Phase 3: The Path from 2 Hours to 1 (Dissecting the Paradigm)
This is the final and most challenging phase. To save this last hour, we must be willing to fundamentally change the entire interaction model.
Original Question 7: On Direct Manipulation (The File is the Interface)
The idea: Move from a conversational interface to a live co-pilot within a structured text file.
Sub-Questions to Explore:
-
On Technical Feasibility:
- What technology stack would this require? An LSP (Language Server Protocol) server connected to an LLM? A custom VS Code or Neovim extension? A web-based IDE?
- How do we manage the sheer number of API calls this would generate (potentially one on every keystroke or save action)? Is this financially and technically viable?
-
On the User Experience:
- How do we design this to be helpful without being intrusive? Are suggestions offered automatically, or do I invoke the assistant with a hotkey?
- How does the AI get its context? Does it read the entire file on every interaction? How does it know the high-level goal if I'm just editing text? Does the file need a "metadata" block at the top?
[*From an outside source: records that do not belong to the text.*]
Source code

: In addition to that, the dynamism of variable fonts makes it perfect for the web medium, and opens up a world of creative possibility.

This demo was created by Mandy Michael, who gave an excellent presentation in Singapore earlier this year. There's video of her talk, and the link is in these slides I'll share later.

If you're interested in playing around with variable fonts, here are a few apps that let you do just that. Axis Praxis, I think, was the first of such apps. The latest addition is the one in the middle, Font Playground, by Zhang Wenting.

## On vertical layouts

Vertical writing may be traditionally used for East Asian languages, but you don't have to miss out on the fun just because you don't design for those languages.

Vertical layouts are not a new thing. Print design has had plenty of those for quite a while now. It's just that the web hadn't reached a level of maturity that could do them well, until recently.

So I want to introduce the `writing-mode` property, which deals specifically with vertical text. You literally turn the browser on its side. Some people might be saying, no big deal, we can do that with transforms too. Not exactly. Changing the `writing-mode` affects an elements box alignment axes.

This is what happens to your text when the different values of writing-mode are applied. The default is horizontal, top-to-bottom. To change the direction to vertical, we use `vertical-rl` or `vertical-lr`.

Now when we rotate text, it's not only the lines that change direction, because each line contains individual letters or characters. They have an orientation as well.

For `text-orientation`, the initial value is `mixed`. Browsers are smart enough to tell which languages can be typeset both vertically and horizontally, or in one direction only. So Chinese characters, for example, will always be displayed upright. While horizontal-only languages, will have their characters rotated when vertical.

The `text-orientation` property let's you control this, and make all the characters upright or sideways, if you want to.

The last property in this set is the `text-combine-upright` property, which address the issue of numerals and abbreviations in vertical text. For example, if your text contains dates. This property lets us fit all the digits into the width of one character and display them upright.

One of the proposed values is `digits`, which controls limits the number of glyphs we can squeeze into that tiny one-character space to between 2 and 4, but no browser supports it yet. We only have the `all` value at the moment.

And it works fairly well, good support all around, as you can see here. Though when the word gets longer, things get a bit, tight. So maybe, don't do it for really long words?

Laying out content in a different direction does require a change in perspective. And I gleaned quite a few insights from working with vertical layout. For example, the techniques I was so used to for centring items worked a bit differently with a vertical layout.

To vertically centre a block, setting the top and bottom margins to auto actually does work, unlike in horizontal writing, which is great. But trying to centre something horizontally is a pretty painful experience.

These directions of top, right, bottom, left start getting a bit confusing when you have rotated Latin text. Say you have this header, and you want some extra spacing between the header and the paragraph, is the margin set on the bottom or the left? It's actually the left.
Original Question 8: On Ambient Learning and Recommendation
The idea: A system that automatically scans the library and recommends starting points based on semantic similarity.
Sub-Questions to Explore:
-
On the Recommendation Engine:
- How do we define "similarity"? Is it based on keywords in the titles, or a deeper semantic understanding of the entire framework's text? This implies a more complex backend (e.g., embeddings, vector search).
- How are the recommendations presented? A simple list of titles? Or does it generate a "synthesized brief" that explains why it thinks these past frameworks are relevant?
-
On Avoiding Local Maximums:
- What is the risk that this system just keeps recommending slight variations of past successes? How do we ensure it doesn't stifle true innovation and prevent me from creating a genuinely novel framework when one is needed? Should there always be a prominent "Start from a blank canvas" option?
Original Question 9: On Decoupling Persona and Prompt Creation
The idea: Separate the creation of the foundational "OS" (Persona) from the creation of the "App" (Prompt Template).
Sub-Questions to Explore:
-
On Workflow Design:
- What does this new, two-stage workflow look like? Do I first enter a "Persona Forge" mode, and once I save and exit, I enter a "Prompt Template Builder" mode that operates on the persona I just created?
- How does this affect reusability? Can I load a pre-existing Persona and immediately jump to the "Prompt Template Builder" to create a new task for it? This seems like a significant time-saver.
-
On State Management:
- How does the "Prompt Template Builder" know about the Persona's specific principles and protocols? Does the Master Promptsmith have to "re-read" the final Persona file to gain the necessary context to help me build a compatible prompt?
- Could this lead to more powerful specialization? Could we have different "Master Promptsmiths"—one that is an expert at forging Personas, and another that is an expert at crafting effective Prompt Templates?